Phenylephrine is a mild stimulant and a vasoconstrictor. It increases blood pressure and also increases the resistance to blood flow through the body, meaning that the heart must do more work. When used as a nasal decongestant, it works by shrinking blood vessels in the nose and sinuses, which reduces swelling and clears airways.

It is sometimes used to treat hypotension (low blood pressure), for instance in cases of shock or while under anaesthesia. An injection of phenylephrine can be used to combat priapism, an excessively prolonged erection. Another common use is in ophthalmic products. In eye drops, it is used to enlarge the pupils before eye examinations and eye surgery, and to reduce redness caused by minor irritations (smoke, dust, allergy, etc). Phenylephrine may also be used in the eyes to treat eye conditions such as conjunctivitis.

According to MEDLINE, side-effects are typically minor. For nasal products, these include a possible worsening of a stuffed or runny nose. In eye drops, the main side-effect is an increased sensitivity to light caused by dilation of the pupils. This presents a risk of damage from the sun's UV rays.
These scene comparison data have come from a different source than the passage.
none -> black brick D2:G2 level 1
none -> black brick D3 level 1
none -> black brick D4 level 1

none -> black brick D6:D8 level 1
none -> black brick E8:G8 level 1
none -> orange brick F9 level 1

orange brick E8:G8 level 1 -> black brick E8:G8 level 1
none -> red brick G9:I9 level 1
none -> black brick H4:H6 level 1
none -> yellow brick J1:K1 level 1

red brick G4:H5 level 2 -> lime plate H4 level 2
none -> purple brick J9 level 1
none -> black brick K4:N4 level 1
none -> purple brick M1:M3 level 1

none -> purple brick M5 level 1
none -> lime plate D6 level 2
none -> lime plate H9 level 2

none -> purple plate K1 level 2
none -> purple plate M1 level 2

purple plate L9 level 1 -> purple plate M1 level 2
In a few cases it also causes eye irritation.

Large doses in any form can cause a fast or irregular heartbeat, headaches, dizziness, sweating, nervousness, paleness, trembling and sleep problems. For this reason, medical advice should be sought if anyone with high blood pressure or heart problems is considering taking the drug.
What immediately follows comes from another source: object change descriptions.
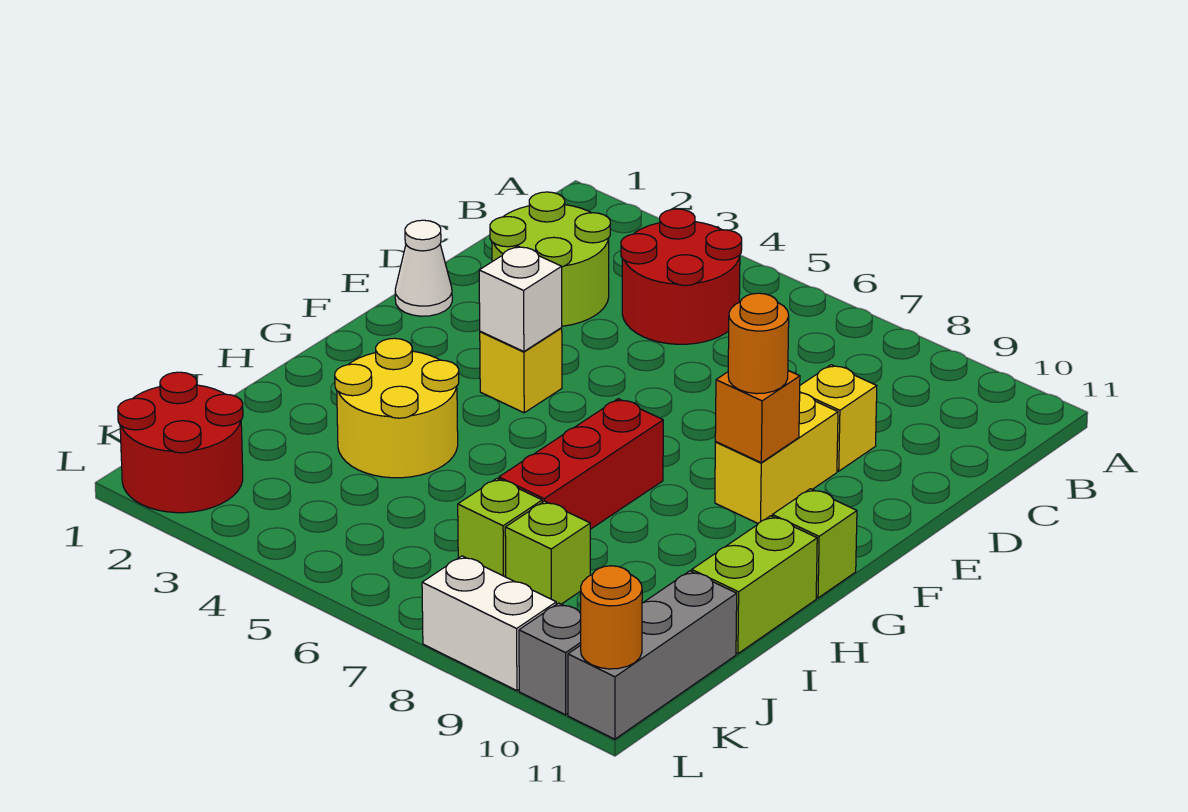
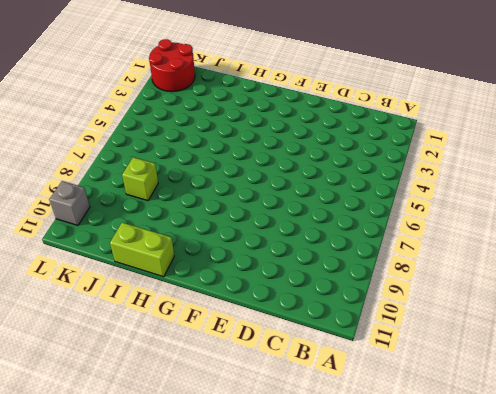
none -> red round brick B4:C5 level 1
none -> lime round brick C2:D3 level 1
none -> yellow brick D9 level 1

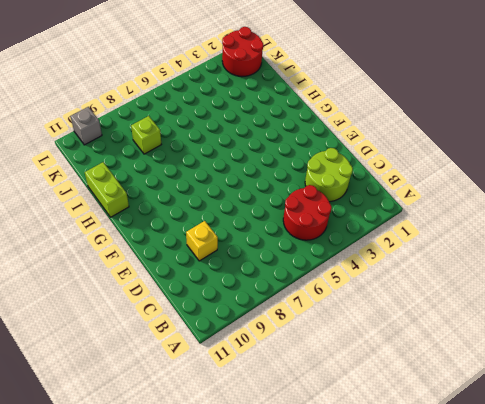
none -> white cone E1 level 1
none -> yellow brick E9:F9 level 1
none -> yellow brick F4 level 1

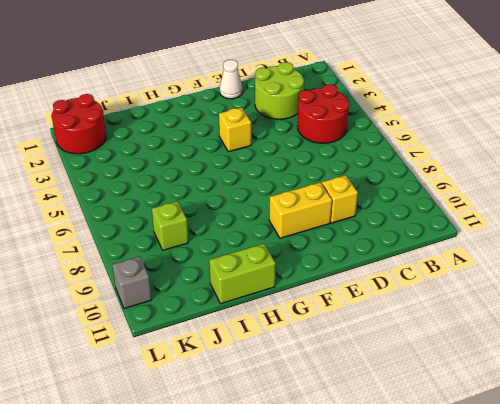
none -> red brick G7:I7 level 1
none -> lime brick G11 level 1
none -> yellow round brick H3:I4 level 1

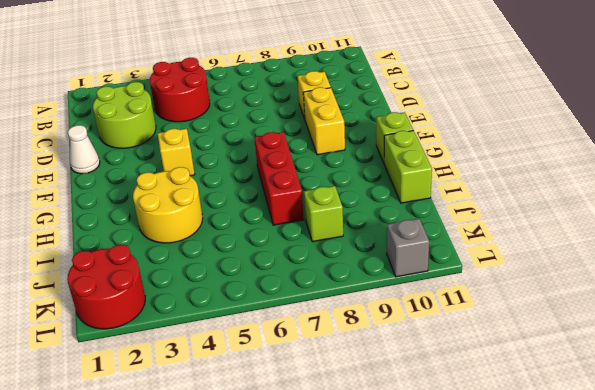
none -> lime brick J7 level 1
none -> grey brick J11:L11 level 1
none -> white brick L8:L9 level 1

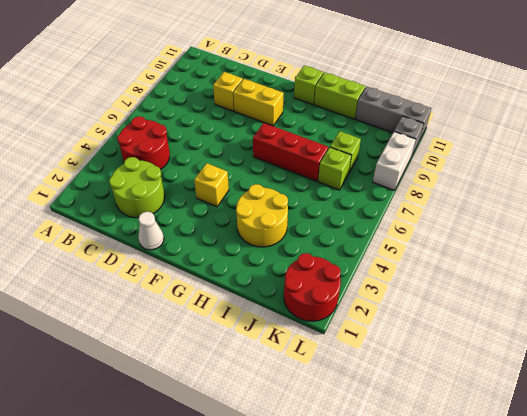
none -> white brick F4 level 2
none -> orange brick F9 level 2
none -> orange round brick L11 level 2

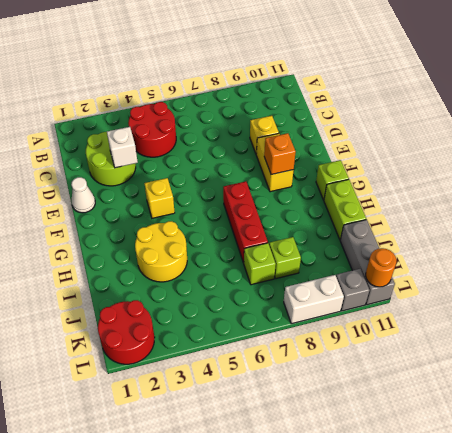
white brick D3 level 2 -> white brick F4 level 2
none -> orange round brick F9 level 3

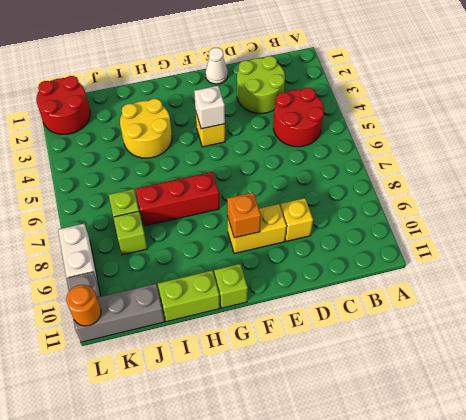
none -> orange round brick F9 level 3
Phenylephrine is banned in some sports because of its stimulant properties.

Most information taken from:

  • MEDLINEplus, "Phenylephrine (Nasal)", 8 January 2003, (23 January 2003).
  • MEDLINEplus, "Phenylephrine (Ophthalmic)", 8 January 2003, (23 January 2003).
  • First DataBank, "Phenylephrine - Injection", Personal MD, 2000, (23 January 2003).
  • "Promethazine HCl and Phenylephrine HCl", RxList, 31 December 2002, (23 January 2003).
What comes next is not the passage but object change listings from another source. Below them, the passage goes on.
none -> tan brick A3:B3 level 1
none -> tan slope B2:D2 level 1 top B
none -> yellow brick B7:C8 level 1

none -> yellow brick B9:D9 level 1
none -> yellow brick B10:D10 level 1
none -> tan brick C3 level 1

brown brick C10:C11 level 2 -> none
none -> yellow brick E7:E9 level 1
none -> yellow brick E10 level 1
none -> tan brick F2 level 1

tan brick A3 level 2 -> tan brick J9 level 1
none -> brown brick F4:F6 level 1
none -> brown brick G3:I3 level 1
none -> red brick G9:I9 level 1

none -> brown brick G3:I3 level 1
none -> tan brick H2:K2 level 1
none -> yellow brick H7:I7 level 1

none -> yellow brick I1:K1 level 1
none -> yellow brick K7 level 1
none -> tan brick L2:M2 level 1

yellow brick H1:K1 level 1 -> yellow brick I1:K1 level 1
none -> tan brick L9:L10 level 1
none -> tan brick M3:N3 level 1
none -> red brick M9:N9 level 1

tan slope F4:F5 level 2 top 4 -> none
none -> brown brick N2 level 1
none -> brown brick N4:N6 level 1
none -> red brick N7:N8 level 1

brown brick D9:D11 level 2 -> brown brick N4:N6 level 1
Disclaimer: the advice presented above is believed to come from reputable sources. However, it is not guaranteed to be correct, and is no substitute for expert medical guidance. You should consult your physician or pharmacist before taking a medicine, especially if you have an existing medical condition, are pregnant, or are taking other medications. Neither the author nor Everything 2 can take any responsibility for any damage or ill-effects caused as a result of the information in this write-up.